Brodsworth Hall has the benefit of both being not too far away, and also being another English Heritage property that I can use my membership benefits to gain free access. It’s not a place I’ve visited before, but it looked very nice in the English Heritage booklet they sent me, and I’d been planning a visit even before I discovered the classic car show was on. The hall is one of the most complete remaining Victorian country houses in the country and has, apparently, remained largely unchanged since the 1860s. The day I visited was probably not the best on which to appreciate the house and gardens however due to the large numbers of visitors, not to mention dozens of vintage motor vehicles parked around the place.
I also managed to lose my way on the drive there. I’d assumed that there would be signposts on the A1 (there are certainly signs for the hall on the southbound carriageway as I saw them on the way back from York last week), but either they aren’t present or (more likely) I managed to miss them – probably because I was overtaking a lorry that obscured the sign or something. That’s usually the cause! Thankfully, despite taking the wrong exit, there were yellow AA signs showing the way to the “Classic Cars”, and after about ten minutes I reached the entrance to the grounds.
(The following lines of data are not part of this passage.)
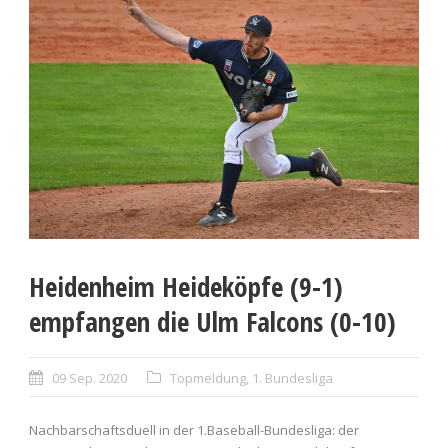
Heidenheim Heideköpfe (9-1)
empfangen die Ulm Falcons (0-10)
09 Sep. 2020
Topmeldung
,
1. Bundesliga
Nachbarschaftsduell in der 1.Baseball-Bundesliga: der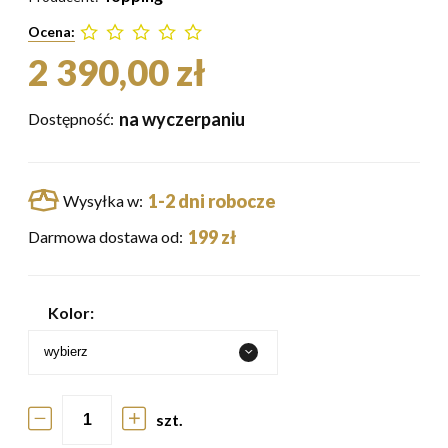
Ocena:
2 390,00 zł
na wyczerpaniu
Dostępność:
1-2 dni robocze
Wysyłka w:
199 zł
Darmowa dostawa od:
Kolor:
szt.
Along with dozens of other cars… It must’ve been a good ten minutes from entering the grounds to getting parked thanks to the large number of visitors, and as the temperature was over 30 degrees, I was very glad to be in a modern, air-condition car rather than one of the attractive, but less well equipped vehicles on show.
I’d come the the Hall with a couple of cameras – my Yashica Mat 124 G, and my Nikon F70. The F70 contained a roll of Ilford Pan F Plus 50 that I’ve had for a few months but been waiting for a nice bright day to shoot it, and the Yashica had a roll of Ektar, plus a roll of (slightly expired) Portra 400 & some Fuji Acros on standby. In the end I shot the Ektar, the Portra and the Pan F 50, but didn’t use the Acros, and the shots in the post are of the the Ektar (I’ll add another post or two containing the Portra and Pan F shots at a later date).
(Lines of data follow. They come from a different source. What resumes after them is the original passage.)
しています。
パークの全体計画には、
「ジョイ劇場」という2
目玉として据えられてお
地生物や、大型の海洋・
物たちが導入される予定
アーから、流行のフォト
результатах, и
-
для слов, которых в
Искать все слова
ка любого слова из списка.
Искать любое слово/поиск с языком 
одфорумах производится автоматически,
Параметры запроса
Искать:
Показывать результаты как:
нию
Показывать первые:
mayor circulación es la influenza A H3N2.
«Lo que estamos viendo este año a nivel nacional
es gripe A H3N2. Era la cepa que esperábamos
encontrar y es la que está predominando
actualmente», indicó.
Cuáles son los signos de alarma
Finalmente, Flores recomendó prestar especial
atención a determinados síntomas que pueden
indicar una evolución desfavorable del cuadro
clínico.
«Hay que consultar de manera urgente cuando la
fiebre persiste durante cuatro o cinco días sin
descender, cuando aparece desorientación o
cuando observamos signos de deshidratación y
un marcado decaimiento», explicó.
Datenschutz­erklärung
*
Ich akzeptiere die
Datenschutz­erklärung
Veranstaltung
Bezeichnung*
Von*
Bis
I’m not going to add descriptions for the all the shots below (I’ll likely embarrass myself by getting the names of the cars wrong or something), but might add a few notes where I have something to say (note: I was going to say “something interesting to say”, but that might be pushing it. 🙂 ).
The first couple of shots are of some US Army vehicles from WW2 – a couple of Willys Jeeps to be precise, and I got a couple of shots with the Ektar (and some later shots with the Portra and Pan F 50 too).
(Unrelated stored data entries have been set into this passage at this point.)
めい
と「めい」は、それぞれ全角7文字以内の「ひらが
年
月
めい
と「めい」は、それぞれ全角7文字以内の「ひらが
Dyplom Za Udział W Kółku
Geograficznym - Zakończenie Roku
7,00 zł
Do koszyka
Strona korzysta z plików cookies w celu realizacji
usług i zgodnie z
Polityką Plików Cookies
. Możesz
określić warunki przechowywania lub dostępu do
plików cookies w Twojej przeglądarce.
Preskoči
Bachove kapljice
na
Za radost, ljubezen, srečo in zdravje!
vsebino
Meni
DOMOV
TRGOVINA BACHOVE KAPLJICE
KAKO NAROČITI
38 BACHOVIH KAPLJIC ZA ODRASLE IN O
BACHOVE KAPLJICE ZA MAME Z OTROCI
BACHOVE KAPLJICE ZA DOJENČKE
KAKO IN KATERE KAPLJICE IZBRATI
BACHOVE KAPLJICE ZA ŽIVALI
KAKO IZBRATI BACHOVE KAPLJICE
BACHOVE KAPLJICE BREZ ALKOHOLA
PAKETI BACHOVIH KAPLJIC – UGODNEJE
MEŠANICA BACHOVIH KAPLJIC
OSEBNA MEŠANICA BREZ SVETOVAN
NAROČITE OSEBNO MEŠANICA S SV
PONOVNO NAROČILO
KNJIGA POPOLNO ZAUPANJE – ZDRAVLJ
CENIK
The next couple are of a Morris Oxford. This is notable for me as my granddad had the same car and I rode in it on many occasions, including multiple trips to their caravan at Mablethorpe. His was green though. My memory of it from being a child was that it was some sort of big, finned, American-looking thing, but the reality differs a little. Still a nice car though, and one I have fond memories of.
The rest are shots of various other cars. The line of Morris’s and the two American machines are my favourites of these.
As a quick postscript to this post, I noticed that a few of the shots from the roll had a colour cast to them. I’m not sure why this is, but can only assume it down to the direction I was pointing the camera and the angle of the sun as all the shots pointing away from the sun seem to be ok. I didn’t have my lens hood with me, so maybe it was caused by flaring of some kind? I colour corrected the shots in question (maybe not perfectly!) to remove the worst of the cast.